┌──
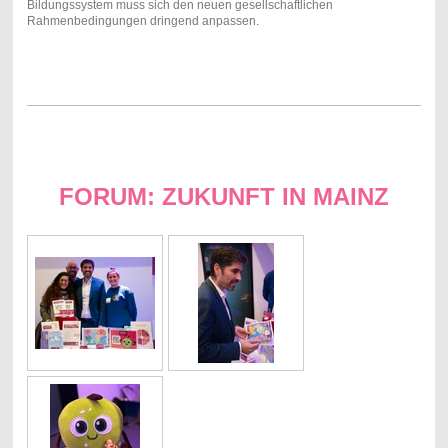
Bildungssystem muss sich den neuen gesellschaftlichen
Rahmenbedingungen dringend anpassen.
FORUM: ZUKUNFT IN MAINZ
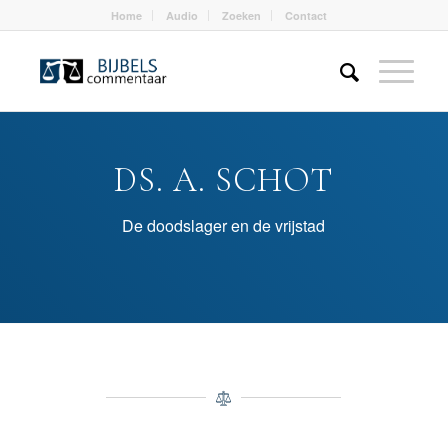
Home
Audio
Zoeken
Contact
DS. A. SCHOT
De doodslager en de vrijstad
└──
┌──
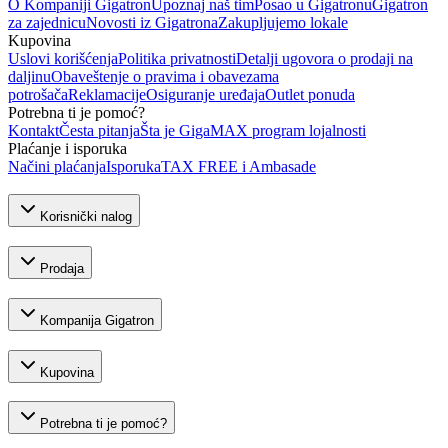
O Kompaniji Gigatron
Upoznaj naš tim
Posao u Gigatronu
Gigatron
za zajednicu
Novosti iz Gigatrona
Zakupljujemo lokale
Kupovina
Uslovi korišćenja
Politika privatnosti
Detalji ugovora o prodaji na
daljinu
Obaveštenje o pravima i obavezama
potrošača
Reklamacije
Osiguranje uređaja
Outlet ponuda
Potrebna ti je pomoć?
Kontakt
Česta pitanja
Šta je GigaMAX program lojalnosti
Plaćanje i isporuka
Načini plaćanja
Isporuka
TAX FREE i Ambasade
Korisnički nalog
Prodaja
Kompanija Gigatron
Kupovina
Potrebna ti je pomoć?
└──
▶ _Task description_
Return exactly the lines above, from the one with "Bildungssystem muss sich" up to and including the one with "De doodslager en de vrijstad", and include no pictures.

▶ _Output of the task_
Bildungssystem muss sich den neuen gesellschaftlichen
Rahmenbedingungen dringend anpassen.
FORUM: ZUKUNFT IN MAINZ
Home
Audio
Zoeken
Contact
DS. A. SCHOT
De doodslager en de vrijstad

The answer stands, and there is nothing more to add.